TRAVERSE CITY, Mich. (AP) — Despite being rebuffed three times by federal courts, the U.S. government is trying again to remove gray wolves in the western Great Lakes region from the endangered species list, officials said Friday.
The U.S. Fish and Wildlife Service will release a proposal by April for handing management of the region’s wolves to state wildlife agencies in Michigan, Minnesota and Wisconsin, and hopes to make a final decision by the end of 2011, regional spokeswoman Georgia Parham said.
The plan is being designed to withstand legal challenges that have thwarted previous efforts to strip the wolves of protection under the Endangered Species Act. Agency biologists remain convinced the predators have made a solid recovery from near-extinction and can flourish without federal protection, Parham said.
“We’re doing our best to develop something that is scientifically sound and legally defensible,” she said.
But environmental and human rights groups that sued successfully in the past to retain the wolves’ protected status were ready to continue the fight.
“I don’t think there’s a way to legally delist the wolves at this time,” said Collette Adkins Giese, staff attorney with the Center for Biological Diversity. “There are still threats to wolves and there is too much up in the air with the science.”
Gray wolves in the lower 48 states were added to the endangered list in 1974, enabling them to bounce back after the government spent decades using poisons, traps and bullets to wipe them out.
About 4,200 wolves now roam the western Great Lakes region, while at least 1,700 are believed to live in Idaho, Montana and Wyoming. New populations are taking hold in Oregon and Washington, while sightings have been reported in Colorado, Utah and New England.
As their numbers have risen, so have complaints from farmers and ranchers about attacks on livestock — particularly in the Northern Rockies. Some hunters in the Great Lakes say wolves take too many whitetail deer, although biologists say the kill isn’t large enough to significantly affect the herd.
The Fish and Wildlife Service has tried three times since 2004 to revoke wolves’ endangered status in the Great Lakes region, the latest in April 2009. Groups including the Center for Biological Diversity and the Humane Society of the United States sued.
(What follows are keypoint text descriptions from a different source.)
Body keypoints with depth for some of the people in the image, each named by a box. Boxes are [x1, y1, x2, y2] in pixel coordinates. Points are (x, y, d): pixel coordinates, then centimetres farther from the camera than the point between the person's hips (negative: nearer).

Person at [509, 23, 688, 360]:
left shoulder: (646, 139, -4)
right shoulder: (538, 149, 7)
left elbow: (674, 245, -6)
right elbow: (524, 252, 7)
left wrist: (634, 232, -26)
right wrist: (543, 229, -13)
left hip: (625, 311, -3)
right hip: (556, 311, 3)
Months later, the agency withdrew its proposal, acknowledging procedural errors including failure to have a required public comment period.
Michigan, Minnesota and Wisconsin have crafted plans to keep wolf numbers at healthy yet manageable levels, including killing them when necessary to avoid conflicts with people.
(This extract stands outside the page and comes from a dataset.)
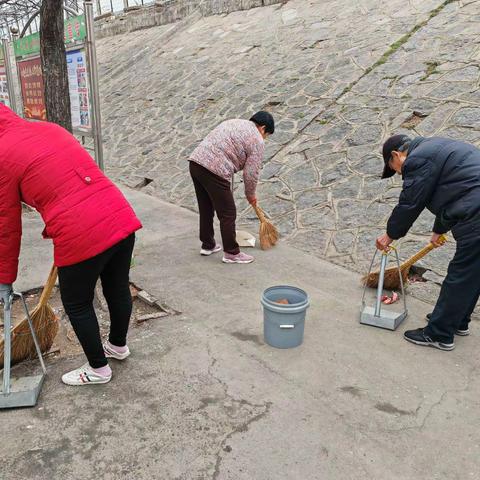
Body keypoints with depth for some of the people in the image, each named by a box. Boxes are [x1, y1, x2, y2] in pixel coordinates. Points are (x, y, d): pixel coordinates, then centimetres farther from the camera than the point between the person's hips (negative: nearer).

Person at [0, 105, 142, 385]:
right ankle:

But environmentalists say even though wolves have exceeded recovery targets in all three states, they remain highly vulnerable and still occupy just 5 percent of their original range in the continental U.S.
Many wolf pups are dying from canine parvovirus, Adkins Giese said, and studies indicate some adults are breeding with coyotes or Eastern wolves migrating from Canada, raising doubts about how many wolves in official population counts are genuine representatives of the western Great Lakes species.
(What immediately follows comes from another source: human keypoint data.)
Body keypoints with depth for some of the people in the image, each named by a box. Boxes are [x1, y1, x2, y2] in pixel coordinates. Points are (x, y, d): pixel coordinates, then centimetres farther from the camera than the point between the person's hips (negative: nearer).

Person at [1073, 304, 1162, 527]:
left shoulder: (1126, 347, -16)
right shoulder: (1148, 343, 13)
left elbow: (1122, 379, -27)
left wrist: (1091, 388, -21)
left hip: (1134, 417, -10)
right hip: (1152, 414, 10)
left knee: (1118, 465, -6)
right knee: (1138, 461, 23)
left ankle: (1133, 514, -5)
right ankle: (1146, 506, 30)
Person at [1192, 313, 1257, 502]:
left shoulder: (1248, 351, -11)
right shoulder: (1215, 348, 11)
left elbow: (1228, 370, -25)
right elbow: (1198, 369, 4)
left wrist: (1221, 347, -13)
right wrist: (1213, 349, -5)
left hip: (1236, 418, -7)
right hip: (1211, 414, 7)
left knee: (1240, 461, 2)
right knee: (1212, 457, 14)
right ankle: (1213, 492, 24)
“Wolves shouldn’t be stripped of protection before achieving natural recovery,” Adkins Giese said.
But Thomas Strickland, the Interior Department’s assistant secretary for fish, wildlife and parks, said this week the agency remains convinced that Great Lakes wolves are no longer endangered.
“The recovery of the gray wolf in the western Great Lakes is a remarkable success story,” Strickland wrote in a letter to Sen. Amy Klobuchar of Minnesota.
Klobuchar said this month she would introduce legislation “to help speed up” the wolf’s removal from the list, saying its spread was “threatening the citizens of my state as well as our livestock and hunting industries.”
Adkins Giese said Congress has never exempted individual species from the law’s protections.
“To make these decisions on the basis of a political agenda instead of science undercuts the whole basis for the Endangered Species Act,” she said.